Nevertheless, predictive ability of the digital biomarkers remains limited, particularly in the whole sample, underscoring the need for further research.

The cross-sectional analysis included 267 health working adults (mean age 33±8.6 years, 63.7 percent women) who were asked to wear Fitbit Charge 2 devices for 14 consecutive days. Scores in the 9-item Patient Health Questionnaire (PHQ-9) showed a gradual and linear decrease in depressive symptoms over time. [JMIR Mhealth Uhealth 2021;9:e24872]

Based on a PHQ score ≥10 either at baseline or at the follow-up assessment 2 weeks later, 38 participants (14.2 percent) were deemed to be depressed.

Correlation analysis initially identified 36 digital biomarkers that were correlated with average PHQ-9 scores, of which only 17 remained after false discovery rate correction. Eleven biomarkers remained robust after linear regression analysis, though only three eventually emerged as putative predictors of the severity of depressive symptoms independent of all confounders.

These predictive biomarkers included the coefficient of variation (CV) of heart rate between 4 AM and 6 AM, weekday steps-based IS, and autocorrelation based on 15-minute intervals.

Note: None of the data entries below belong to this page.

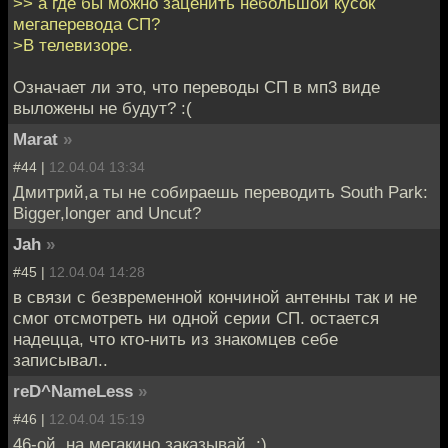
>> а где бы можно заценить небольшой кусок
мегаперевода СП?
>В телевизоре.
Означает ли это, что переводы СП в мп3 виде
выложены не будут? :(
Marat
»
#44 |
12.04.04 13:34
Дмитрий,а ты не собираешь переводить South Park:
Bigger,longer and Uncut?
Jah
»
#45 |
12.04.04 14:28
в связи с безвременной кончиной антенны так и не
смог отсмотреть ни одной серии СП. остается
надецца, что кто-нить из знакомцев себе
записывал..
reD^NameLess
»
#46 |
12.04.04 15:19
46-ой, на мегакино заказывай. ;)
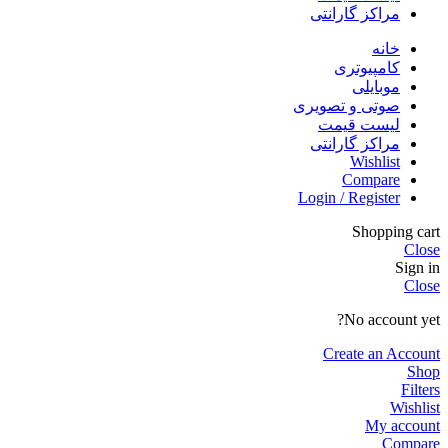
مراکز گارانتی
خانه
کامپیوتری
موبایلی
صوتی و تصویری
لیست قیمت
مراکز گارانتی
Wishlist
Compare
Login / Register
Shopping cart
Close
Sign in
Close
No account yet?
Create an Account
Shop
Filters
Wishlist
My account
Compare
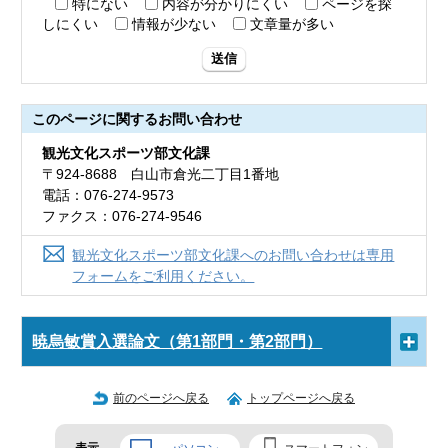
特にない
内容が分かりにくい
ページを探
しにくい
情報が少ない
文章量が多い
送信
このページに関する
お問い合わせ
観光文化スポーツ部文化課
〒924-8688 白山市倉光二丁目1番地
電話：076-274-9573
ファクス：076-274-9546
観光文化スポーツ部文化課へのお問い合わせは専用
フォームをご利用ください。
暁烏敏賞入選論文（第1部門・第2部門）
前のページへ戻る
トップページへ戻る
表示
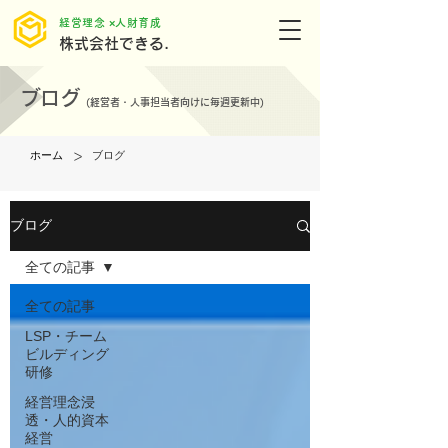
​経営理念 ×人財育成
株式会社できる.
ブログ
(
経営者・人事担当者向けに毎週更新中)
>
ホーム
ブログ
ブログ
全ての記事
全ての記事
LSP・チーム
ビルディング
研修
経営理念浸
透・人的資本
経営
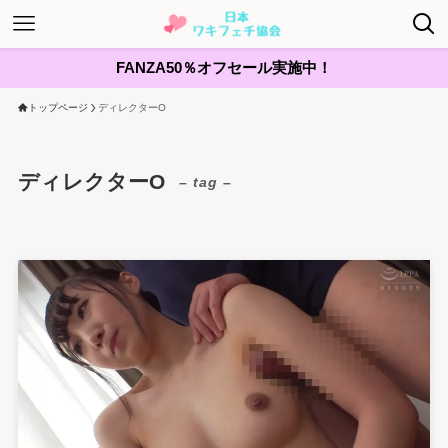
FANZA50％オフセール実施中！
トップページ
ディレクターO
ディレクターO
– tag –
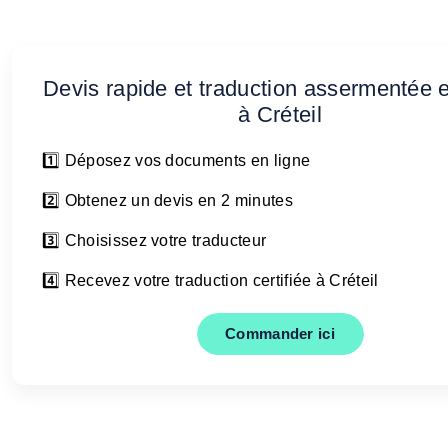
Devis rapide et traduction assermentée e
à Créteil
1️⃣ Déposez vos documents en ligne
2️⃣ Obtenez un devis en 2 minutes
3️⃣ Choisissez votre traducteur
4️⃣ Recevez votre traduction certifiée à Créteil
Commander ici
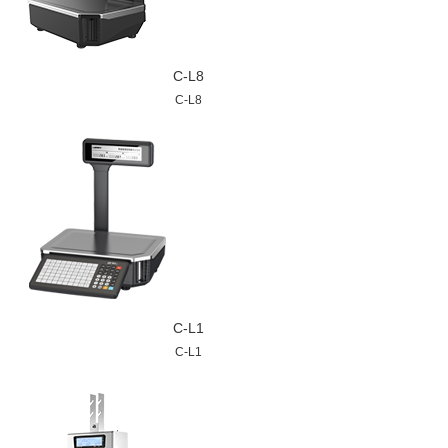
C-L8
C-L8
C-L1
C-L1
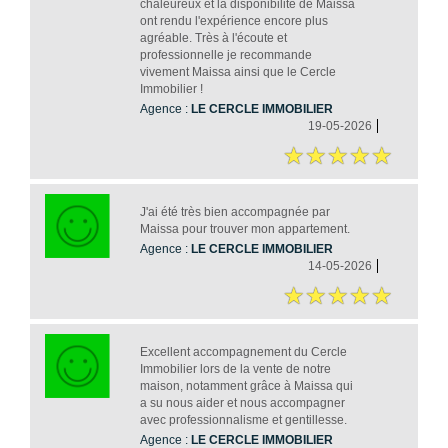
chaleureux et la disponibilité de Maissa
ont rendu l'expérience encore plus
agréable. Très à l'écoute et
professionnelle je recommande
vivement Maissa ainsi que le Cercle
Immobilier !
Agence :
LE CERCLE IMMOBILIER
19-05-2026
J'ai été très bien accompagnée par
Maissa pour trouver mon appartement.
Agence :
LE CERCLE IMMOBILIER
14-05-2026
Excellent accompagnement du Cercle
Immobilier lors de la vente de notre
maison, notamment grâce à Maissa qui
a su nous aider et nous accompagner
avec professionnalisme et gentillesse.
Agence :
LE CERCLE IMMOBILIER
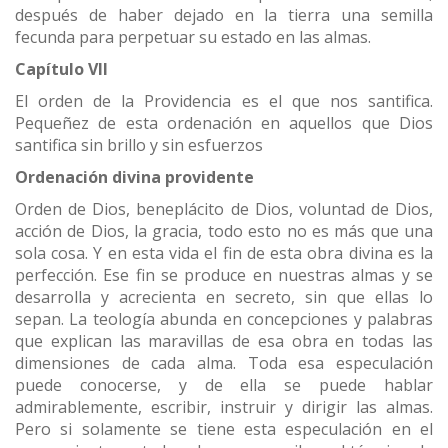
después de haber dejado en la tierra una semilla
fecunda para perpetuar su estado en las almas.
Capítulo VII
El orden de la Providencia es el que nos santifica.
Pequeñez de esta ordenación en aquellos que Dios
santifica sin brillo y sin esfuerzos
Ordenación divina providente
Orden de Dios, beneplácito de Dios, voluntad de Dios,
acción de Dios, la gracia, todo esto no es más que una
sola cosa. Y en esta vida el fin de esta obra divina es la
perfección. Ese fin se produce en nuestras almas y se
desarrolla y acrecienta en secreto, sin que ellas lo
sepan. La teología abunda en concepciones y palabras
que explican las maravillas de esa obra en todas las
dimensiones de cada alma. Toda esa especulación
puede conocerse, y de ella se puede hablar
admirablemente, escribir, instruir y dirigir las almas.
Pero si solamente se tiene esta especulación en el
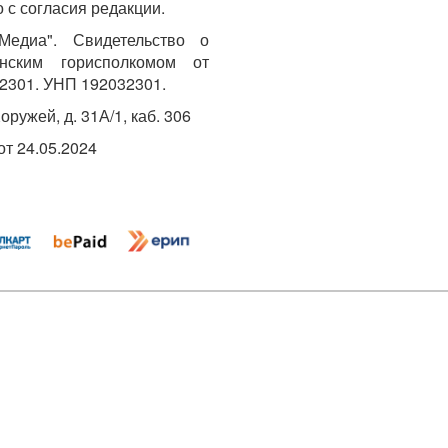
 с согласия редакции.
едиа". Свидетельство о
инским горисполкомом от
2301. УНП 192032301.
Хоружей, д. 31А/1, каб. 306
т 24.05.2024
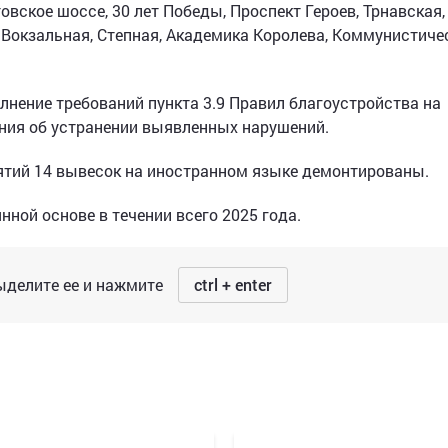
вское шоссе, 30 лет Победы, Проспект Героев, Трнавская,
 Вокзальная, Степная, Академика Королева, Коммунистиче
лнение требований пункта 3.9 Правил благоустройства на
ания об устранении выявленных нарушений.
тий 14 вывесок на иностранном языке демонтированы.
ной основе в течении всего 2025 года.
делите ее и нажмите
ctrl + enter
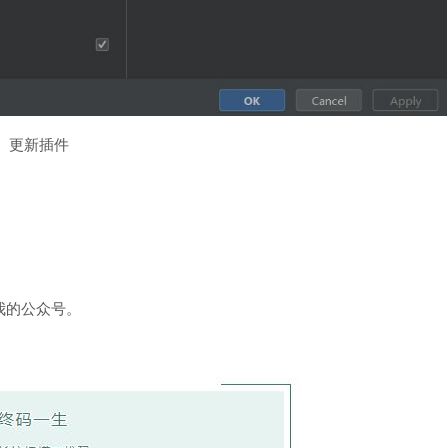
更新插件
我的公众号。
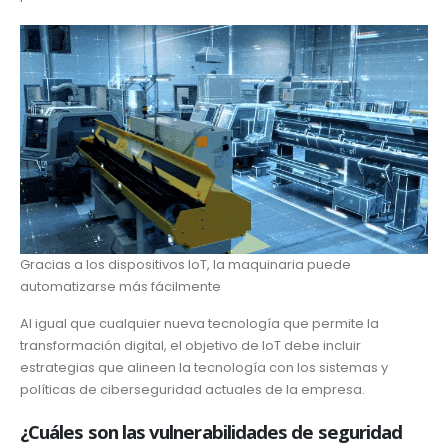
Gracias a los dispositivos IoT, la maquinaria puede
automatizarse más fácilmente
Al igual que cualquier nueva tecnología que permite la
transformación digital, el objetivo de IoT debe incluir
estrategias que alineen la tecnología con los sistemas y
políticas de ciberseguridad actuales de la empresa.
¿Cuáles son las vulnerabilidades de seguridad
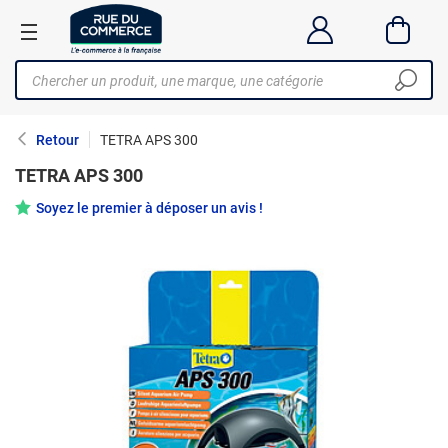
Retour
TETRA APS 300
TETRA APS 300
Soyez le premier à déposer un avis !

In particular, both steps-based IS (β per 10-percent change, –0.30, 95 percent confidence interval [CI], –0.51 to –0.08; p=0.01) and autocorrelation (β per 10-percent change, –0.38, 95 percent CI, –0.75 to –0.01; p=0.04) were significantly and inversely correlated with PHQ-9 scores, suggesting that “participants with lower stability of circadian activity rhythms had more severe symptoms,” the researchers explained.

In contrast, CV of heart rate between 4 AM and 6 AM was positively associated with PHQ-9 (β per 10-percent change, 0.90, 95 percent CI, 0.04–1.78; p=0.04), indicating that greater variations in heart rate could signal worse depressive symptoms.

“Despite several reliable associations, our evidence showed limited ability of digital biomarkers to detect depression in the whole sample of working adults,” the researchers pointed out.

“However, in balanced and contrasted subsamples comprised of provisionally depressed participants and healthy participants with no risk of depression, the model achieved an accuracy of 80 percent, a sensitivity of 82 percent, and a specificity of 78 percent in detecting subjects at high risk of depression,” they added.

Such findings highlight the need for longitudinal validation and the development of semipersonalized models of depression prediction, which could take into consideration different baseline characteristics to predict depression risk more accurately. Moreover, “wearable sensor data can be enriched with smartphone data, which will enable more comprehensive digital phenotyping for depression detection,” the researchers said.